In July of 1969, the US was in a race for the moon. Astronauts Michael Collins, Buzz Aldrin and Neil Armstrong were entrusted with the Apollo 11 mission, taking the first shot at the momentous achievement. Last night, I caught a great documentary on this mission, waking through the many planning details and challenges involved in going where no man had gone before. In fact, knowing the technology of the time, I am still amazed that we were able to pull this off on the first attempt. These men were truly brave, trusting their lives to such new and really untested technologies.
One thing that caught my attention was how meticulous Mission Control was, as they faced a number of “go/no go” decisions from the launchpad to the moon and back. As Buzz Aldrin and Neil Armstrong undocked the lunar module and began their decent to the moon’s surface, they were faced with almost impossible odds. There were so many calculations that had to be made in a split second, with no prior experiences to draw from. Gene Kranz, NASA’s Flight Director at Mission Control, was faced with a number of tough decisions as the lunar module approached the surface of the moon.

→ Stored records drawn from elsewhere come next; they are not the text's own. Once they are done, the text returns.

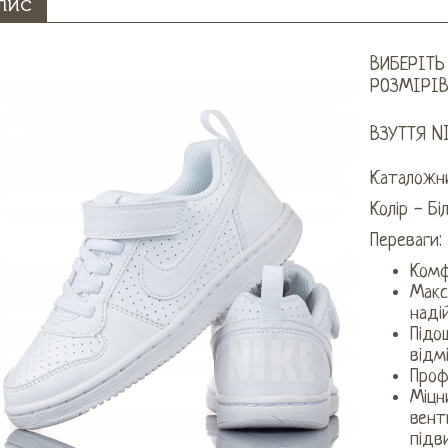
ПИС
ВИБЕРІТЬ
РОЗМІРІ
ВЗУТТЯ N
Каталожн
Колір - Бі
Переваги:
Ком
Макс
наді
Підо
відм
Проф
Міцн
вент
підв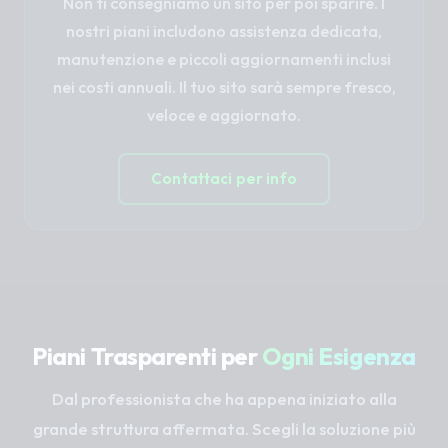
Non ti consegniamo un sito per poi sparire. I
nostri piani includono assistenza dedicata,
manutenzione e piccoli aggiornamenti inclusi
nei costi annuali. Il tuo sito sarà sempre fresco,
veloce e aggiornato.
Contattaci per info
Piani Trasparenti per
Ogni Esigenza
Dal professionista che ha appena iniziato alla
grande struttura affermata. Scegli la soluzione più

They did not know exactly when they would touch down, or how much fuel they would burn in the process, but they did have a good idea of how much they would need to relaunch and connect back up with the command module for the return trip to Earth. With every second, fuel consumption was being calculated and measured to insure this was not a one-way trip. About 30 seconds after beginning their final approach, Neil Armstrong calls out “1201 program alarm”. This was a computer error code that simply meant there that the computer was unable to complete all of the calculations it was attempting and had to move on. Timing was critical, and the programmers of the flight computers knew that should this condition occur, it was more important to simply note that some data was lost and move on. I can imagine the concern this caused, both in Mission Control and cramped lunar module. This is where the many eyes and ears monitoring the situation at Mission Control had to step up and insure that the important information was not dropped.
As I watched this, I noticed much this is similar to how PCoIP handles data (you knew this had to have a virtualization tie in, right?). PCoIP uses UDP. UDP is stateless, it will drop data packets. At the most basic level of the solution, the networking layer, packets can be lost the data does not stop flowing. UDP is like the flight computers on-board the Apollo 11 lunar module. At the application layer, PCoIP becomes Gene Kranz and Mission Control. It is looking to determine what may have been lost and how that can impact the overall mission. Calculating the 100 feet in front of the lunar module was infinitely more important than continuing calculations for the 100 feet behind it. With PCoIP, the goal is an efficient and pleasant user experience. To achieve that, with a myriad of unknown factors that can come into play, UDP is recognizing that not all data is critical to the end goal. Instead, PCoIP is the watchful eye that makes the “go/no go” decisions. For USB communications, data input and other critical data, it will request a retransmit of the data to insure accuracy reliable delivery of information. For audio or video packets, where it would inflict more harm to pause communications and attempt retransmits of the lost packets, it simply makes the decision to move on.
Protocols build on top of TCP, like RDP or ICA/HDX, cannot provide this intelligent decision-making. TCP guarantees delivery of packets from the network layer, so the application has no option but to pause while waiting for the delivery of data. Sometimes, you really need to allow the software protocol to apply some intelligence to that decision.
As the Apollo 11 lunar module was rapidly approaching the surface of the moon, with nearly zero tolerance for errors, NASA knew that some data loss was acceptable. In fact, it was preferable to the penalty that could have been incurred by stopping the pending functions to complete previous ones. Had the Apollo 11 flight computers actually stopped measuring fuel consumption and distance to the moon for a few seconds to finish whatever computation triggered that 1201 program alarm, the event of July 20, 1969, may have ended very differently.